The Bay Area Air Quality Management District has formed a partnership with Aclima to use roving air sensors that will gather detailed pollution data from across the San Francisco metro area.
Measuring air quality in California’s Bay Area is now happening block-by-block, with roving air-quality monitoring sensors that aim to drive down every publicly available street in the nine-county region.
This novel work is part of an effort to collect detailed air pollution data, which experts say can vary greatly not only block-to-block, but even within the same city block. This new project, which was announced this week, is a partnership between the Bay Area Air Quality Management District (BAAQMD) and Aclima, an air-quality monitoring tech company.
“What we’re here to celebrate today is the hyper-local air quality data in the nine-county region,” Jack Broadbent, CEO of the Air District, announced during a press event Tuesday in San Francisco. “The Air District is investing in innovation to bring an unprecedented level of visibility of air pollution and climate emissions. This project will help shine a light on the disparate health impacts faced by many in the region. And it will inform lawmakers to better guide our decision-making process to protect the health of all Bay Area residents moving forward.”

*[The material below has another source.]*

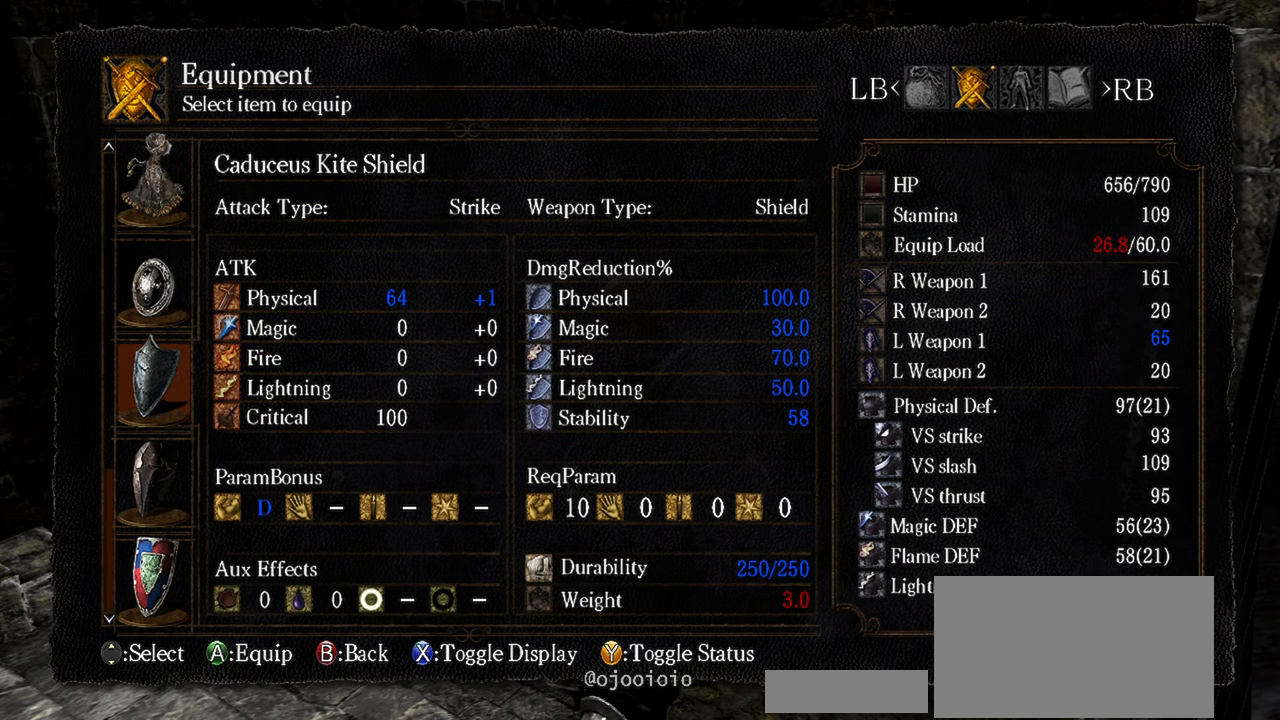
{"buttons": [], "left_stick": "center", "right_stick": "center", "events": []}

The Bay Area Air Quality Management District, which covers some 5,000 square miles and serves more than 7.5 million residents, has one of the most extensive air monitoring networks in the nation. Despite this reach, however, the BAAQMD has not previously been able to mine detailed air quality data at the neighborhood level, said Broadbent. This is poised to change.
“For the first time in our entire region, low-emission cars will be equipped with air-quality sensing devices as they drive multiple times over every publicly accessible street in the Bay Area,” said Ranyee Chiang, director of meteorology and measurements at the Air District, explaining some of the project’s details.
The data from the drives, conducted throughout 2020 and 2021, will be combined with other air district data to map out block-by-block air-quality across a range of pollutants like ozone and nitrogen dioxide. The data will ultimately be publicly available via the Air District website.
Pollution levels can vary from five to eight times from one end of a city block to another, Aclima officials say. The data is hyper-local but not necessarily real-time, since it’s averaged over several months to get a more holistic view of the air quality on a block or region. One hope is that the new data will help stakeholders identify pollution hot spots that they can then target for emissions reductions, Chiang said.
It's a first for the region, and it's generating excitement among those who work in the space.
“For the first time, we’ll have an in-depth, comprehensive picture of hyper-local air quality across all nine counties of the Bay Area,” said Davida Herzl, CEO of Aclima, in her comments.
“This new transformative visibility into the health of our environment provides a critical tool, supporting and accelerating action to reduce emissions, protect the public, and protecting the health of our planet,” she added. “Because ultimately, the emissions that are polluting the air we breathe are also changing out climate, profoundly impacting human health and creating multi-billion dollar impacts across our economies.”
Late last year the Air District and Aclima began monitoring the first community in the Richmond-San Pablo area.
“With Aclima, it was the first time that we could get data to back up the suspicions that people in the community had,” said Randy Joseph, representing the RYSE youth center in Richmond, Calif.
What is perhaps most innovative about this work is the mobility of the sensors. Numerous cities, including Chicago and others, have deployed stationary air-quality sensors on streetlights and other pieces of the urban landscape to gather detailed, neighborhood-level measurements of air pollution. The roving sensors are what set this new project apart, creating the potential to collect an unprecedented data set.